First National Bank portfolio manager Wayne McCurrie said Telkom has managed “under extremely difficult conditions”. “Voice, let alone fixed-line, is in a permanent decline. Everything’s data. They had to start from scratch with cellphones to try and match Vodacom and MTN in a declining environment … I think they have done very well in very trying circumstances.”

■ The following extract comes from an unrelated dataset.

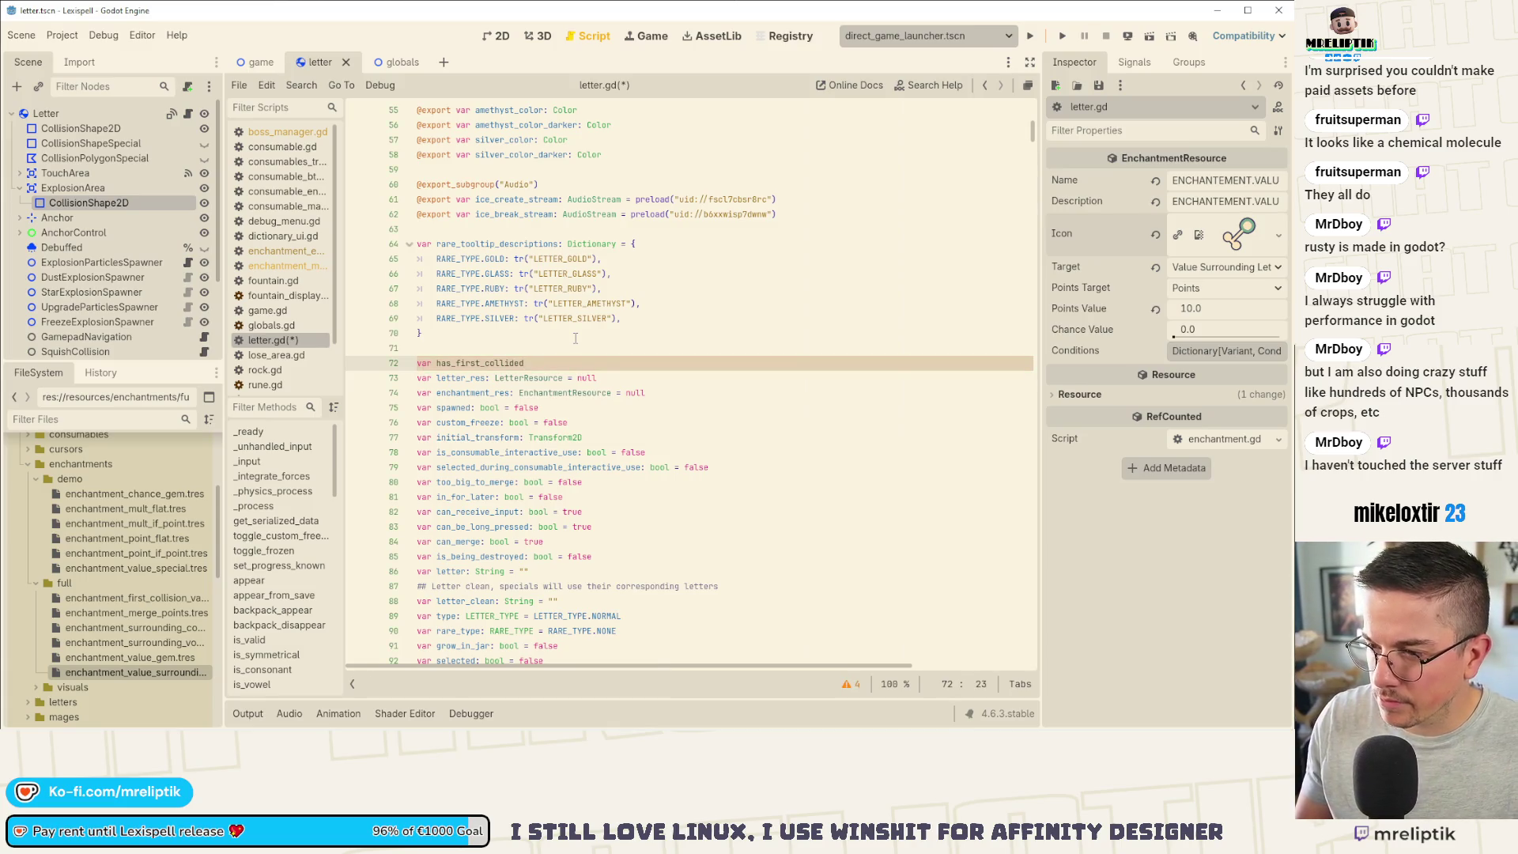
text(_letter:)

McCurrie noted that it takes an enormous amount of capital expenditure “just to stand still, let alone to get ahead” in the mobile business. “It is a very hard task to be the third player … The other two just dominate so massively.”
In order to compete against Vodacom and MTN, Telkom has to capture 20% of the mobile market, McCurrie said. Currently Telkom has about 14% of South African mobile customers, while Vodacom dominates with 42.5%, followed by MTN with 30% of the market. “Whether that’s possible or not, I don’t know. Without that 20%, its capital expenditure is just too high and it has to give away its margin to pay for roaming.”
A tough operating environment and dominant competitors mean that Telkom is not the best company to bet on, McCurrie said. “They have done an extremely good job. But that doesn’t mean I am going to buy their shares, simply because they are always on the back foot.”